A Filha Perdida é um livro que termina no começo. Com um acidente e uma frase de impacto: “as coisas mais difíceis de falar são as que nós mesmos não conseguimos entender”.

O ferimento de Leda, uma lesão inexplicável no lado esquerdo do corpo causada por um alfinete de chapéu, era, na verdade, reflexo da própria culpa. Como se Leda buscasse essa agressão como um jeito de se redimir do mal que acredita carregar em si. Quando sente a pontada no corpo, ela diz: “Senti um pouco de frio e medo”, e como a própria mãe quando morreu, ela se sente também um pouco morta, mas ainda assim, bem. Ela acha que recebeu o que merece.

A primeira pergunta que o livro me faz é: quem é a filha perdida à qual o título se refere? Elena, Nina, Leda, Bianca, Marta, ou todas elas, incluindo as bonecas Lenu e Mina, que nem são vivas e já se perderam? Os nomes próprios nos livros de Elena Ferrante se confundem em poucas sílabas. Parece que os personagens não têm direito a nomes diferentes e únicos. Vão se misturando entre si em nomes simples, incluindo apelidos pequenos, para mostrar que são todos feitos da mesma matéria.

Medo, culpa, traumas, memórias de famílias imperfeitas. Não estamos todos perdidos em histórias assim? Parecidas entre si, que se repetem, até que a gente se dê conta de que nossas relações não são assim tão intrincadas ou exclusivas. As famílias se parecem, para que a gente possa aprender com as histórias das famílias dos outros. Leda não precisa se demorar muito no sol para encontrar em outra família a projeção do seu passado. Os fantasmas, como as bonecas, seguem vivos.
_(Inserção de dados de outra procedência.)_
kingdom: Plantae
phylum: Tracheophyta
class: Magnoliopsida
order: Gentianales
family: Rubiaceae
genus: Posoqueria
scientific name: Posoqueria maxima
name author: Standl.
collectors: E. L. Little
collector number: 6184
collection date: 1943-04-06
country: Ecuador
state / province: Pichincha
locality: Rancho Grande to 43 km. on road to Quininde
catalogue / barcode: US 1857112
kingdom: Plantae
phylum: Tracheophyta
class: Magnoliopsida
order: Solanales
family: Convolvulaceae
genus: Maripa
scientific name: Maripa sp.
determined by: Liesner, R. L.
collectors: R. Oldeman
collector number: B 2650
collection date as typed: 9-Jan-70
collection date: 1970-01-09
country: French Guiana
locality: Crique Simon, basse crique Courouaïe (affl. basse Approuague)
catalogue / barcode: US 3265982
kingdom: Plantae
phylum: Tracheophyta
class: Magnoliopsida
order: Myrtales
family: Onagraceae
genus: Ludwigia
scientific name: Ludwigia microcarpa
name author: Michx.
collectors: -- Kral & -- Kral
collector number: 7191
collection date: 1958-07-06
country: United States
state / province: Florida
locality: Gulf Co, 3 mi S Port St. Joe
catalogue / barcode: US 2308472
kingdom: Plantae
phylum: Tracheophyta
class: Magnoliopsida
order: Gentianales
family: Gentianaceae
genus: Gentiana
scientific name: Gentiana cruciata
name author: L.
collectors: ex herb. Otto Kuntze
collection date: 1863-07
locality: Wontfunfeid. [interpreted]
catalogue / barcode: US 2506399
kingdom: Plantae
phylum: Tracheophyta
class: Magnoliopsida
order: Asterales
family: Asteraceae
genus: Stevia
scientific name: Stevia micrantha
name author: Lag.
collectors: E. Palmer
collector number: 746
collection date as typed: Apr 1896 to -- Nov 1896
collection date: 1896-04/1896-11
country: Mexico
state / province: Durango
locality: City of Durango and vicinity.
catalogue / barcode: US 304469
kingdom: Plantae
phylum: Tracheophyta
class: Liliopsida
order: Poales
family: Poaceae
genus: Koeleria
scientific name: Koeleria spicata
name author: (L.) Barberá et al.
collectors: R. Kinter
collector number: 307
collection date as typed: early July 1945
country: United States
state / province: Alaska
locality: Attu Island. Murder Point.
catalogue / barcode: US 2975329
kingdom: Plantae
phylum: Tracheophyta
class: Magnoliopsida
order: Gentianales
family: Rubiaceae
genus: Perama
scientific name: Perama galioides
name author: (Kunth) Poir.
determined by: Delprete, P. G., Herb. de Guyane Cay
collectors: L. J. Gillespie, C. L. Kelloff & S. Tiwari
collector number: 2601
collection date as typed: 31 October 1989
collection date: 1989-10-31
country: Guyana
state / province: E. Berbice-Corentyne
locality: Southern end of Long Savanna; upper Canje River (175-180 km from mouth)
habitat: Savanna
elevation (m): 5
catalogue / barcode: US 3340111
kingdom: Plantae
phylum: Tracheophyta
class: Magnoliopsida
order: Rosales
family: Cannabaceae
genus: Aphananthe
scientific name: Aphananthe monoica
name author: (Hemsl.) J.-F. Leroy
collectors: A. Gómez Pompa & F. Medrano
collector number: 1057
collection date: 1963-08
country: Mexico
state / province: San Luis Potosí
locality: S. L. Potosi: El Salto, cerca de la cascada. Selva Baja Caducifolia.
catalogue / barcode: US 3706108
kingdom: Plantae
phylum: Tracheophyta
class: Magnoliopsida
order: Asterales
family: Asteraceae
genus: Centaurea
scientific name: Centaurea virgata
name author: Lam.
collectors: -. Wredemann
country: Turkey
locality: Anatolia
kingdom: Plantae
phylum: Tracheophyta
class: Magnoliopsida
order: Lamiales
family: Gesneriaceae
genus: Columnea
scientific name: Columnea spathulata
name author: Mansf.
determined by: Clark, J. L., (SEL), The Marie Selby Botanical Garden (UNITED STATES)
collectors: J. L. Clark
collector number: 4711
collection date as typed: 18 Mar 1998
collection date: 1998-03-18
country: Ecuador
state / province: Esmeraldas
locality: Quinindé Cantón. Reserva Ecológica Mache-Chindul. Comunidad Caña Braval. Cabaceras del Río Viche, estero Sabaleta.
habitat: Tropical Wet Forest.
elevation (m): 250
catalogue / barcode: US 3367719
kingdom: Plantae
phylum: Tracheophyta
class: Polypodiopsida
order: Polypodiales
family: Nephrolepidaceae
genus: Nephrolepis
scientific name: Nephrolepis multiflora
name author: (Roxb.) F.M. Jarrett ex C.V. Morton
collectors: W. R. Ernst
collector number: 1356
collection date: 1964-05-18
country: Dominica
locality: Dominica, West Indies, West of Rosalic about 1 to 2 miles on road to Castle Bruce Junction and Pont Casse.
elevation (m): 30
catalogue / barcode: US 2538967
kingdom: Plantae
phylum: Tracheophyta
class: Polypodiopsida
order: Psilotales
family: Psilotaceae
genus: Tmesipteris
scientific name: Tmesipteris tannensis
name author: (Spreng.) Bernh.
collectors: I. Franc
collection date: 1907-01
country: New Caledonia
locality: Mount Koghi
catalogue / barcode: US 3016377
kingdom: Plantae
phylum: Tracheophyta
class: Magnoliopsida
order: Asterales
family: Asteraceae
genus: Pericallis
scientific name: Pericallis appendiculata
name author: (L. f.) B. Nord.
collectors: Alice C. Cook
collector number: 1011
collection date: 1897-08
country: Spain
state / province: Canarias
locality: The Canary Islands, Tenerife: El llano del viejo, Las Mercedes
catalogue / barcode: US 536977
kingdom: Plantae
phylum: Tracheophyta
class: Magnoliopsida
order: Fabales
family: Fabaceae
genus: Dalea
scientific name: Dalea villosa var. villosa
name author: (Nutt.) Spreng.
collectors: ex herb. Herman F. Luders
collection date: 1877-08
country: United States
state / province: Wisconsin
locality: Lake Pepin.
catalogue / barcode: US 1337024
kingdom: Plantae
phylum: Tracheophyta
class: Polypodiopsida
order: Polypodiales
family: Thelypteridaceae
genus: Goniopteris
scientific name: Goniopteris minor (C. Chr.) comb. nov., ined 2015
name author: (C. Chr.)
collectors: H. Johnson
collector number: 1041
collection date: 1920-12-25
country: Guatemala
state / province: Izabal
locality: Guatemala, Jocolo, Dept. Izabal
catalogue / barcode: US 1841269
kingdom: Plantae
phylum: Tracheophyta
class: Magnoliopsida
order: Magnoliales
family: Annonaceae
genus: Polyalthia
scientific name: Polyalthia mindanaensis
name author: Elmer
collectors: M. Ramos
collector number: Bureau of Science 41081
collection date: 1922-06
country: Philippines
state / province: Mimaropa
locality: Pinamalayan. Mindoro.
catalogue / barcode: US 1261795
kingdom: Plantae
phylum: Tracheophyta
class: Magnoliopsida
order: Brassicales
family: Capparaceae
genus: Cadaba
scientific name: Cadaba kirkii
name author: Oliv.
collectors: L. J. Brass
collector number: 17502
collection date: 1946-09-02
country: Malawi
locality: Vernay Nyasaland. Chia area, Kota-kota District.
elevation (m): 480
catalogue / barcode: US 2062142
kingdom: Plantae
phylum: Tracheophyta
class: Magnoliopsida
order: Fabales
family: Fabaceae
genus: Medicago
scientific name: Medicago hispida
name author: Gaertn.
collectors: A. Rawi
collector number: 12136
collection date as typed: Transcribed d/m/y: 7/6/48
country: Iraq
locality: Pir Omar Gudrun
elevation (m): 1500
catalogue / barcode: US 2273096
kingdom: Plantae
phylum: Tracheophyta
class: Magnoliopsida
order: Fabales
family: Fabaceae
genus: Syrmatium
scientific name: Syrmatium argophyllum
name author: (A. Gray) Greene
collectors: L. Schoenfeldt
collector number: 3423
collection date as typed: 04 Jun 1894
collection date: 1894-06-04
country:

A pergunta que me interessa na história é: o quanto de Leda carrego em mim? O quanto esse incômodo que me acompanhou durante toda a leitura diz respeito ao julgamento por essa mulher distante, autocentrada e egocêntrica, e o quanto é justamente pelas partes de egoísmo que enxergo do mesmo jeito em mim? Em certo momento, Leda admite: “Eu estava cheia de mim mesma. Eu, eu, eu: isso é o que sou, isso é o que sei fazer, isso é o que devo fazer.” E é admirável essa vontade da personagem de se priorizar. Esse cansaço com as demandas externas, em atender aos egoísmos dos outros. Por que quando Gianni se prioriza e foca em seu trabalho é uma ambição corajosa? E com Leda se trata de um impulso egoísta?

Quando ela analisa os homens, demonstra compreensão, através do não julgamento. Na ausência do pai, que mal aparece em seus pensamentos, o personagem invisível é, portanto, livre. Enquanto é sua mãe a dona de suas reclamações, o alvo do seu ódio, por quem ela não aparenta sentir saudade nem remorso. O problema de Leda não está em priorizar a si. O problema está em fugir de si. É a não aceitação de quem se é, que causa os momentos repetidos, o mesmo padrão de erros que são, na verdade, a oportunidade da vida, dizendo: chegou o momento de aprender. Sua mãe não era tão ruim assim. Nem é tão ruim assim ser você mesma.

É justamente por reprovar tanto Nápoles, com suas famílias de gestos exagerados e pouca cultura, com suas mulheres iguais a Rosalia, e um dialeto matuto, que sua própria história a persegue. Enquanto Leda continua recusando seu passado, ela continua se comparando com mulheres como Nina, apenas pra concluir que Nina também tem seus erros e inseguranças. Ninguém está imune às próprias sombras. Quem vê de fora, consegue entender o modo como ela tenta deter Nina de cometer os mesmos erros infantis do seu passado. Ela tenta arrancar de Nina a esperança de encontrar na aventura, a satisfação que não encontra na vida cotidiana. Como a mesma disse, quando estava grávida de Marta: “parecia que não havia prosa, verso, figura de linguagem, frase musical, sequência de filme ou cor capaz de domesticar a fera sombria que eu carregava no ventre”.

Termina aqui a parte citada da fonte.